Hareide says he has “strong bonds” with English football, having lived in the country while his dad Age played for Manchester City and Norwich in the 1980s and recalled listening to long-wave radio from his home in Norway as a child, trying to get commentary of English games.

The Norwegian, whose dad is now coach of Iceland and masterminded a friendly win over England at Wembley last month, insists NFG will not be problematic foreign owners, like those seen at Reading, Charlton and Sheffield Wednesday in recent seasons.

“Our model is to be financially stable, we want to create a club where young players can come in and evolve,” he said.

“We won’t deviate from that. We have to earn the fans’ trust.

“We have huge respect and are very humbled for the task given to us. We need to treat the club with respect.
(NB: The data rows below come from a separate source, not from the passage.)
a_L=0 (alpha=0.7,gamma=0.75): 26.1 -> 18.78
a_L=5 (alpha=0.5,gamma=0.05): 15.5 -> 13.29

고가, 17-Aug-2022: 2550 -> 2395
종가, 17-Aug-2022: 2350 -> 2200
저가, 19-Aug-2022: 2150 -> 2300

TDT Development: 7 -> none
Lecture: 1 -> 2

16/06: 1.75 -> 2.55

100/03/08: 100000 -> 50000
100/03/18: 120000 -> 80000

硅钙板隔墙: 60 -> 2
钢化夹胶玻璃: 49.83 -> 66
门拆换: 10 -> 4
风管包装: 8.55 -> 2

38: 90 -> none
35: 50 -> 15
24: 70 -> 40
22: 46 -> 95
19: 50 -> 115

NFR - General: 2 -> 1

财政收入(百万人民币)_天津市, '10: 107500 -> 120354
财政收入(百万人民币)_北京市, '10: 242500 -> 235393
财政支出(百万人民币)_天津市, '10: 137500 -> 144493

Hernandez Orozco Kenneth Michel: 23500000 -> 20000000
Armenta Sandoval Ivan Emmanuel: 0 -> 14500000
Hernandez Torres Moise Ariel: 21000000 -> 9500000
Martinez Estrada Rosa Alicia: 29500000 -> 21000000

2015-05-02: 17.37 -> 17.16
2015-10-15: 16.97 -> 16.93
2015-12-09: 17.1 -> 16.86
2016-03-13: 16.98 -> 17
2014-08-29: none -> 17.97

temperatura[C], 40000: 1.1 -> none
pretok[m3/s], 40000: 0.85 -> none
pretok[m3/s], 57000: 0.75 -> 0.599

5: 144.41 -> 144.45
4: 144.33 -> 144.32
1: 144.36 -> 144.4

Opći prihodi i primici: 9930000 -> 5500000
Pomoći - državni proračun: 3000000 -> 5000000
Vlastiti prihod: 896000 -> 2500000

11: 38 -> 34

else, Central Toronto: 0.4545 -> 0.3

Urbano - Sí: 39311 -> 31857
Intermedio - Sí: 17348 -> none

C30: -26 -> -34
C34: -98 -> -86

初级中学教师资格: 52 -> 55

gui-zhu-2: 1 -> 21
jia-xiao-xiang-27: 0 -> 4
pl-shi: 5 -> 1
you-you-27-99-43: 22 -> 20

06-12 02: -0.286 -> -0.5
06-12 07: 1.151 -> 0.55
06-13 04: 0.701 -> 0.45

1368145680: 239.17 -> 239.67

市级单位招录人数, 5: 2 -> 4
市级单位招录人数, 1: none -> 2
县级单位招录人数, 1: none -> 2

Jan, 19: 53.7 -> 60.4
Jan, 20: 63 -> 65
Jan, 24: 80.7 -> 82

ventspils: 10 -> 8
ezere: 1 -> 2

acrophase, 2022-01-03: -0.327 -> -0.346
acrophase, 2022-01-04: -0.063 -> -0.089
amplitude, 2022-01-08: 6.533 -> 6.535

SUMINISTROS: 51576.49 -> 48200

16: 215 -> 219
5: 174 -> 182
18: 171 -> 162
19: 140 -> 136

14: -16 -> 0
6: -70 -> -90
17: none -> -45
“The club is nothing without the fans. We are not done at this season, we need to find the Burton way.”

One of NFG’s first acts was to appoint Chelsea academy coach Mark Robinson as the new first-team head coach.

Robinson was at Stamford Bridge for two years and saw 16 academy players make their first-team debut.

“It is a really exciting opportunity,” he added to the PA news agency. “There was always that feeling that I wanted to come back as a head coach but you need to make sure it is the right kind of project, the more I spoke to the new owners the more it sounded right.

“We are so aligned in our thinking and the way we want to do things. Things were going really well at Chelsea, we had 16 debuts in two years, I was enjoying my time.

“When I was first approached I was more curious than anything. It was too good to turn down.”